Le souci de proportion se double d’une vigilance sur la nature des preuves numériques et le risque d’interprétations extensives. La chambre écarte les inférences tirées de courriels non assortis d’indices temporels précis d’exécution effective pendant les heures de travail, et d’un lien fonctionnel clair avec une concurrence ou un conflit d’intérêts.
B. Enseignements pratiques en matière de cumul d’emplois et d’activité partielle
L’arrêt apporte deux enseignements convergents pour la pratique. D’abord, en l’absence de clause d’exclusivité, le cumul d’emplois n’est pas fautif en soi; seule importe la preuve d’un manquement concret à l’obligation de loyauté, notamment par l’exécution d’une prestation étrangère pendant le temps de travail ou au détriment des intérêts de l’employeur.
Ensuite, dans un contexte d’activité partielle, la perturbation des rythmes et priorités comptables requiert une preuve affinée de l’abstention volontaire ou de la résistance fautive. La décision rappelle que l’exception disciplinaire doit demeurer strictement encadrée, et que des retards expliqués ne suffisent pas, isolément, à emporter la qualification de faute grave.
La portée contentieuse est lisible sur le terrain des conséquences. La cour confirme l’indemnisation dans les limites légales du barème, en l’absence d’éléments sur la situation postérieure du salarié, et maintient le remboursement partiel à l’organisme d’assurance chômage lorsque la requalification l’exige. Elle le dit en ces termes: « Les dispositions de l’article L. 1235-4 du code du travail trouvant à s’appliquer au litige, le jugement sera confirmé en ce qu’il statue sur ce point ».

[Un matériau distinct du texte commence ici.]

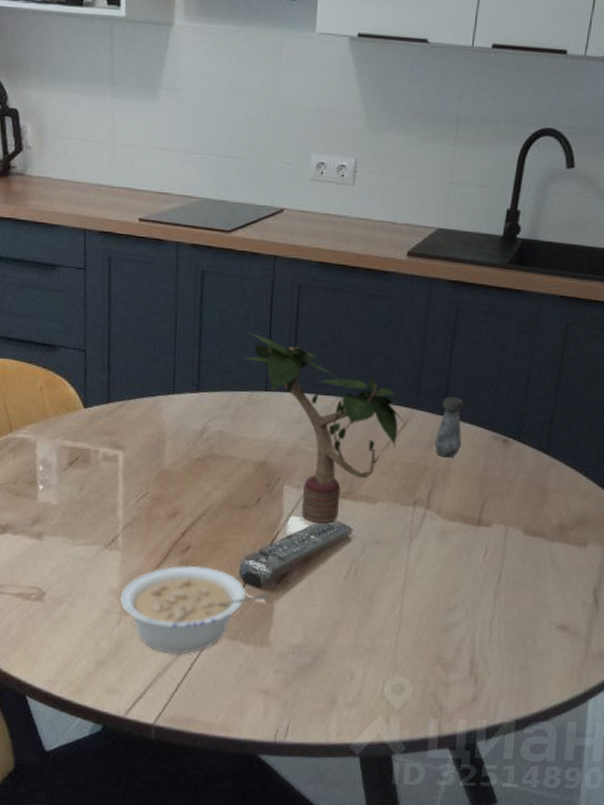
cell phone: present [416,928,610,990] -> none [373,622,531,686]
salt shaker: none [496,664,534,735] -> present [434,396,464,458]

L’ensemble consacre une ligne de fermeté sur la preuve de la faute grave et une lecture mesurée des manquements en période exceptionnelle, qui, sans relativiser l’obligation de loyauté, commande une démonstration circonstanciée et proportionnée. Cette orientation éclaire les acteurs sur la nécessité d’éléments matériels précis et d’un raisonnement discipliné avant toute décision de rupture.